Chapter 11: Social Class, Race, and School Achievement

The Effects of Schools on Achievement

James S. Coleman et al.

James S. Coleman is a sociologist who has devoted much of his research to issues involving the behavior and achievement of students in different types of schools. In the 1960s he led a team of researchers who conducted a massive study of achievement in public elementary and secondary schools. The resulting report, Equality of Educational Opportunity, is still cited widely in discussions on how to improve our schools.

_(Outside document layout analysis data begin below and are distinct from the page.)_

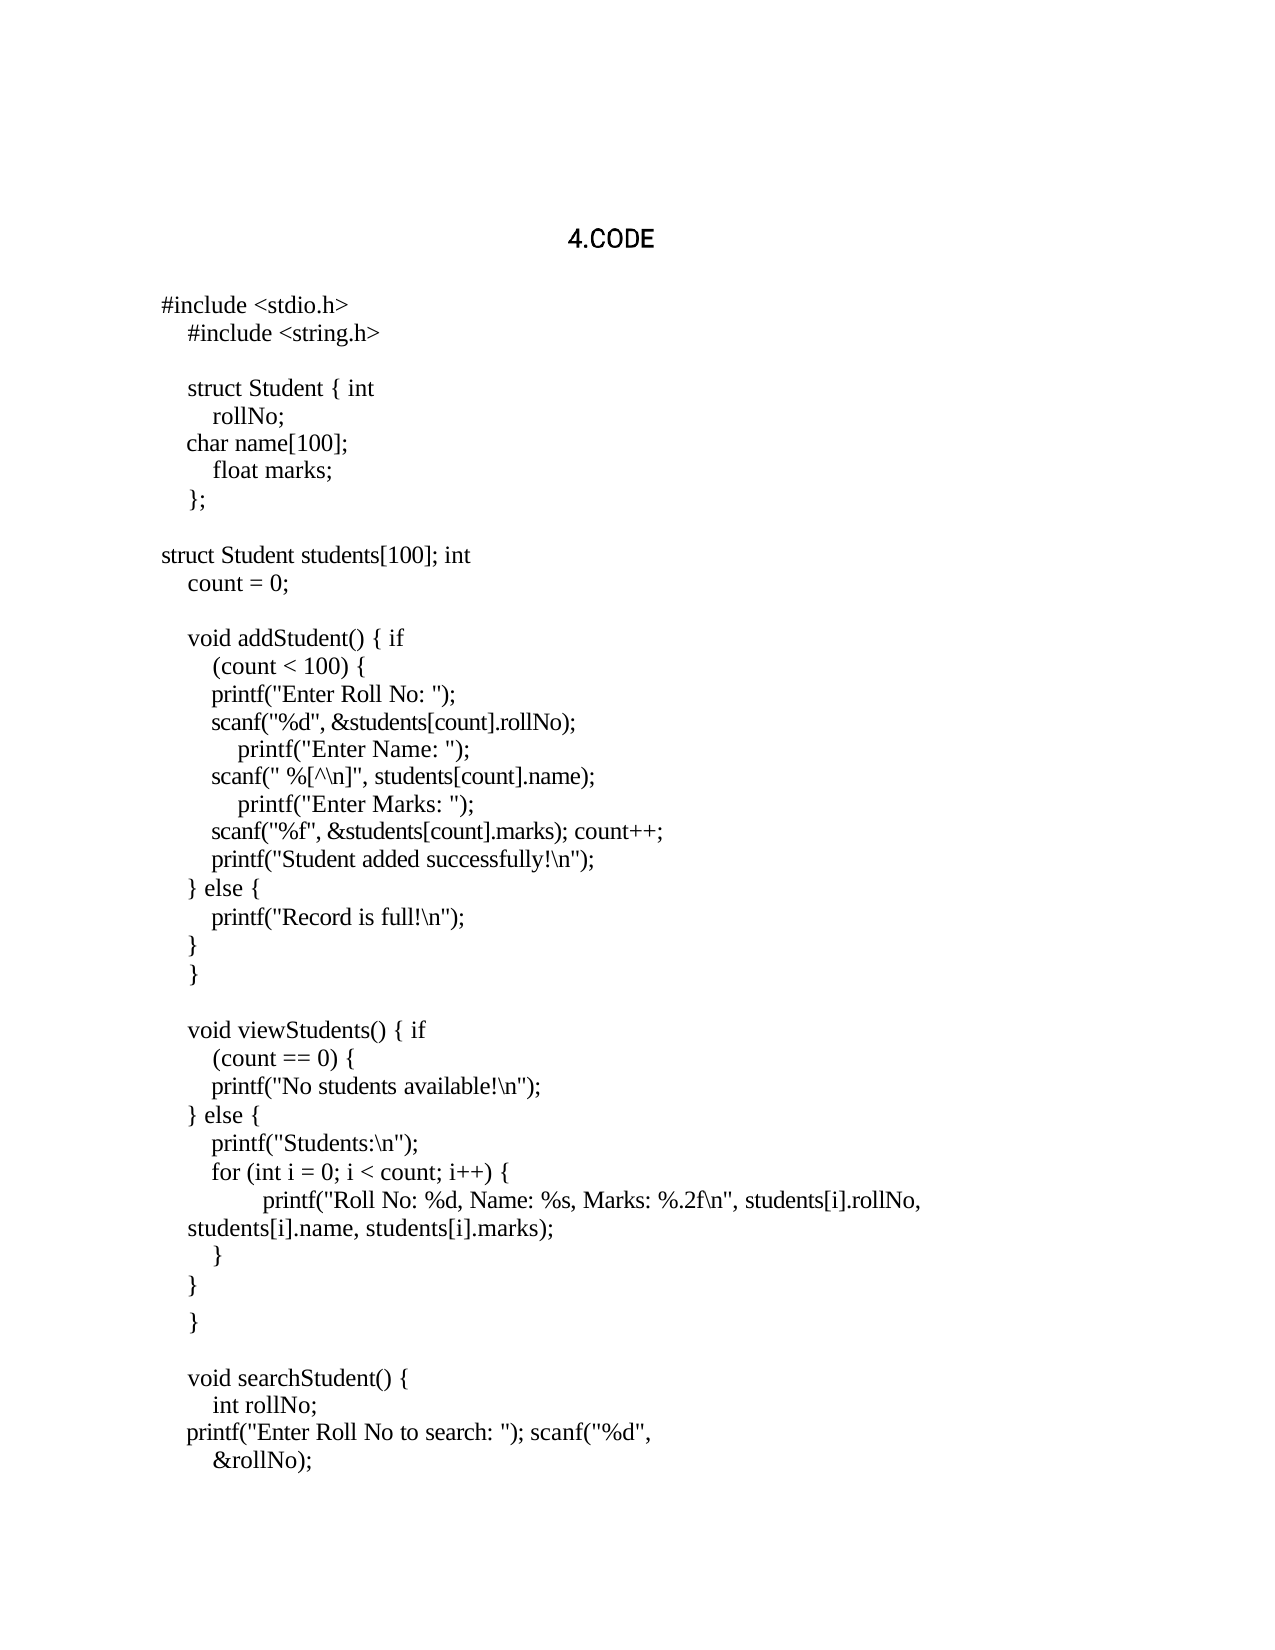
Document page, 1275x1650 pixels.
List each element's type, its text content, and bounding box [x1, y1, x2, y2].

text } [186, 931, 1237, 959]
text for (int i = 0; i < count; i++) { [211, 1158, 1237, 1186]
text void searchStudent() { int rollNo; [187, 1364, 439, 1419]
text printf("Roll No: %d, Name: %s, Marks: %.2f\n", students[i].rollNo, students[i].name, students[i].marks); [187, 1187, 963, 1241]
text } [187, 959, 1237, 989]
text struct Student students[100]; int count = 0; [161, 542, 529, 596]
text printf("Student added successfully!\n"); [211, 845, 1237, 873]
text } else { [186, 1100, 1237, 1129]
text scanf("%d", &students[count].rollNo); printf("Enter Name: "); [211, 708, 702, 763]
text struct Student { int rollNo; [187, 375, 385, 430]
text printf("No students available!\n"); [211, 1072, 1237, 1100]
text printf("Students:\n"); [211, 1129, 1237, 1158]
text } else { [186, 873, 1237, 902]
text }; [187, 484, 1237, 513]
text char name[100]; float marks; [186, 430, 392, 484]
text printf("Record is full!\n"); [211, 902, 1237, 931]
text } [186, 1270, 1237, 1299]
text } [211, 1241, 1237, 1270]
text scanf("%f", &students[count].marks); count++; [211, 818, 702, 845]
text } [187, 1307, 1237, 1336]
text printf("Enter Roll No: "); [211, 680, 1237, 708]
text #include <stdio.h> #include <string.h> [161, 292, 399, 346]
text void addStudent() { if (count < 100) { [187, 625, 411, 680]
text printf("Enter Roll No to search: "); scanf("%d", &rollNo); [186, 1419, 702, 1474]
picture [568, 228, 639, 248]
text scanf(" %[^\n]", students[count].name); printf("Enter Marks: "); [211, 763, 702, 818]
text void viewStudents() { if (count == 0) { [187, 1017, 433, 1072]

Of the many implications of this study of school effects on achievement, one appears to be of overriding importance. This is the implication that stems from the following results taken together:
  1. The great importance of family background for achievement;
  2. The fact that the relation of family background to achievement does not diminish over the years of school;
  3. The relatively small amount of school-to-school variation that is not accounted for by differences in family background, indicating the small independent effect of variations in school facilities, curriculum, and staff upon achievement;
  4. The small amount of variance in achievement explicitly accounted for by variations in facilities and curriculum;
  5. Given the fact that no school factors* account for much variation in achievement, teachers' characteristics account for more than any other—[but] teachers tend to be socially and racially similar to the students they teach;
  6. The fact that the social composition of the student body is more highly related to achievement, independently of the student's own social background, than is any school factor;
  7. The fact that attitudes such as a sense of control of the environment, or a belief in the responsiveness of the environment, are extremely highly related to achievement, but appear to be little influenced by variations in school characteristics.
Taking all these results together, one implication stands out above all: That schools bring little influence to bear on a child's achievement that is independent of his background and general social context; and that this very lack of an independent effect means that the inequalities imposed on children by their home, neighborhood, and peer environment are carried along to become the inequalities with which they confront adult life at the end of school. For equality of educational opportunity through the schools must imply a strong effect of schools that is independent of the child's immediate social environment, and that strong independent effort is not present in American schools.

Questions
  1. What are some of the reasons why the relationship between family background and achievement does not diminish as a group of low-income students proceeds through the grades?
  2. In what ways might the socioeconomic composition of the student body as a whole influence a student's achievement level?
  3. In what way can findings from Equality of Educational Opportunity be used to support the conclusion that low-income students attending inner-city poverty schools should be transferred to predominantly middle-class schools?
  4. If you were employed in a school with many students from low-income homes, what might you do to help improve their achievement? How might a teacher or a school faculty work to help low-status students become more positive about their chances for succeeding in school and later in life?
*School factors analyzed in the study included facilities and instructional materials, class size, expenditures per student, curricula, characteristics of the teachers, and the social and educational backgrounds of the other students.